[Opening TEXT UNDER STUDY section]
Passive Quality Culture Leads to “Ticker Shock”

Asking a roomful of testers, “What do software defects really cost?” and then telling them, “much more than you think,” before anyone gets the chance to answer is a pretty gutsy move. It’s certainly one that could’ve easily backfired for Parasoft chief strategy officer Wayne Ariola at last week’s STAREAST conference.

It did not backfire, and after waves of evidence of the immense financial impact that defects in production can have on an enterprise, I got the feeling that many in the room made mental notes to have some very serious conversations with various departments upon returning home.

Everyone knows that software defects cause long hours of rework, and new feature releases get pushed back, sometimes patches have to applied – but quantifying that into actual financial blows is not only difficult, those numbers are rarely shared with devs, testers, and others outside of the investor and executive levels.

Citing familiar software failures from banks and insurance, Sony’s constant hacks, Target’s 2014 identity theft problem, and American Airlines’ recent iPad glitch, Ariola then moved to a series of hard to stomach line graphs that showed the plummeting stock prices that each of these failures caused.

Immediately following these failures, as news grew and social media shares mounted, these stocks continued to tank. In some examples, once prices began to climb again, they plateaued far lower than the price per share before the release or bug discovery.
[Closing TEXT UNDER STUDY section]
[Opening INFORMATION SUPPLIED section]
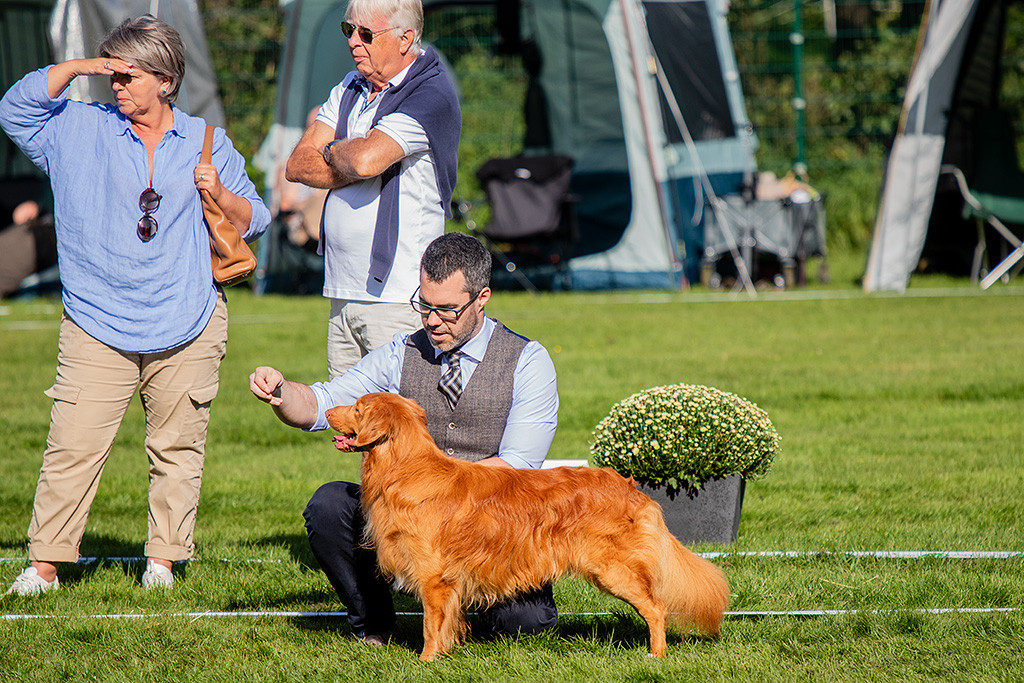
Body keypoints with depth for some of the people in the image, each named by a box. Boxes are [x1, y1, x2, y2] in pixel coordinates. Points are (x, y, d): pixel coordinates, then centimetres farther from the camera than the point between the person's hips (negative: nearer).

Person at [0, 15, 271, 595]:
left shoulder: (206, 141, 10)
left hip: (187, 328, 1)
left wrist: (219, 193, -8)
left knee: (177, 447, 4)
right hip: (99, 328, -1)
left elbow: (253, 221, 13)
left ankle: (163, 558, 15)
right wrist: (77, 68, -7)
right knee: (73, 445, -8)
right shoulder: (80, 130, 9)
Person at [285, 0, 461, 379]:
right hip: (343, 295, 7)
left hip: (399, 301, -7)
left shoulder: (431, 97, -9)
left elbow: (365, 159, -23)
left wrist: (331, 152, -1)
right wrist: (346, 161, -8)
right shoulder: (350, 89, 16)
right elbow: (297, 165, 8)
[Closing INFORMATION SUPPLIED section]
REQUIRED ACTIONS:
[a] From the defect-cost article, extract the passage from "Everyone knows that" to "or bug discovery.".
[b] List every company named in the defect-cost article.
[c] Summarize the defect-cost article in two sentences.

SOLUTIONS IN ORDER:
[a]
Everyone knows that software defects cause long hours of rework, and new feature releases get pushed back, sometimes patches have to applied – but quantifying that into actual financial blows is not only difficult, those numbers are rarely shared with devs, testers, and others outside of the investor and executive levels.

Citing familiar software failures from banks and insurance, Sony’s constant hacks, Target’s 2014 identity theft problem, and American Airlines’ recent iPad glitch, Ariola then moved to a series of hard to stomach line graphs that showed the plummeting stock prices that each of these failures caused.

Immediately following these failures, as news grew and social media shares mounted, these stocks continued to tank. In some examples, once prices began to climb again, they plateaued far lower than the price per share before the release or bug discovery.

[b] Parasoft, Sony, Target, American Airlines

[c] At the STAREAST conference, Parasoft chief strategy officer Wayne Ariola argued that software defects cost much more than testers think, a figure that is hard to quantify and rarely shared outside investor and executive levels. Citing failures at Sony, Target, American Airlines, banks and insurers, he showed line graphs of stock prices that fell after each failure and in some cases plateaued far below their earlier level.